お金と仕事
雑誌付録の王様・宝島社、次の一手は?勝つほど痛感「権利元は強い」
2016年下半期のファッション系雑誌の販売部数トップ5に4誌が入った宝島社。同社の雑誌の魅力の一つとして、他誌を圧倒する付録の豪華さがありますが、近年はライセンス事業にも進出しています。同社で付録戦略を牽引してきた関川誠取締役兼編集局長(63)に、昨今の出版を取り巻く変化や今後の展開について聞きました。
同社は1971年に地方自治体のコンサルティング会社として生まれ、74年に「宝島」を創刊して出版業に本格参戦。89年に10代女性向けの「CUTiE」を創刊し、ファッション誌の世界に参入しました。

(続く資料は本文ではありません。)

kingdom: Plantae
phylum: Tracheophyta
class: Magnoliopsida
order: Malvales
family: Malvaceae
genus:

昨年下半期の男女ライフデザイン誌全58誌中、販売部数1位(日本ABC協会調べ)となった「sweet」(月間平均29万1928部)、2位となった「リンネル」(同23万4255部)、3位となった「InRed」(同17万8638部)、5位となった「GLOW」(同16万9344部)などを次々と創刊し、ヒットさせています。
2004年に蓮見清一社長(74)が「全雑誌、毎号、付録をつける」と大号令し、現在販売している12誌すべてで付録をつけています。「付録は雑誌にとって、双発機の二つのエンジンの一つで、欠かせないもの」と関川さんは話します。
昨今の出版を取り巻く変化はどう受け止めているのでしょうか。
インターネット通販サイト「アマゾン」では宝島社の雑誌の予約を受け付けていて「非常に強い販路の一つ」(関川さん)と言いますが、書店や取り次ぎという日本の「出版流通」の仕組みを大事したい思いがあり、10年には「宝島社は、電子書籍には反対です」と記した新聞広告を出し、話題となりました。
今でも電子書籍は作っていない同社。関川さんは「昔からの出版社はそれに育ててもらった、というのもあるし、日本の本屋は雑誌も単行本も漫画も参考書も置いている、世界ではあまり類を見ない形態で、そこに行くことでいろんな刺激を受けるすごい場所だと思う」と思いを語ります。
そして、雑誌販売が強いのはコンビニ店。関川さんはコンビニにも感謝する半面、「ライバル」として見ているところがあります。
安価で質の良いコーヒーを出したり、プライベートブランドを次々出したり。「動きが速く、開発力、マーケティング力に刺激を受ける」。その一方で、コンビニが新たなアイデアを出すたびに、雑誌の販売コーナーが縮小される傾向にあるのも事実です。
以前は、コンビニのガラス面は雑誌コーナーが占め、立ち読みする人たちの姿が見えることで、お客さんが安心してコンビニの中に入れる、という構図になっていましたが、最近は「イートインスペース」がその定位置を脅かしています。関川さんは「本当、負けちゃいけないな。すごいなっていう商品を出し続けていかないといけない」と話します。
そうした出版社の枠を超えた発想は、15年から始めた「kippis」(キッピス)という北欧・フィンランドのデザイナーを起用したライフスタイルブランドのライセンス事業にもつながっています。キッピスは、フィンランド語で「乾杯」という意味です。
宝島社は付録を作る際、海外の人気キャラクターのデザインを使うことがありますが、それを通じて関川さんが感じたのは、「権利元は強い」ということ。
同業他社である小学館には「ドラえもん」、集英社には「ワンピース」などの人気コンテンツがありますが、宝島社にはまだそこまでのコンテンツはないと感じています。そこで、そうした「権利元的な動きが何かできないか」と考える中、ファッション誌を作ってきた取材経験を生かして目をつけたのが、昨今、女性に人気の北欧のデザインだったそうです。
瓶詰やハンカチ、バッグ、シャンプーなどに展開し、人気を博しています。こうしたキッピスブランドの商品は、宝島社の雑誌でも紹介することで、認知向上と販売促進につなげています。
関川さんは「ファッション誌の経験を元にした実験が成功しつつあるので、次の展開も考えています。出版流通を使って売れる商品はまだいっぱいあるはずなので、ファッションに限らず、書店をにぎわわせる新しいものを作り続けていきたい」と話します。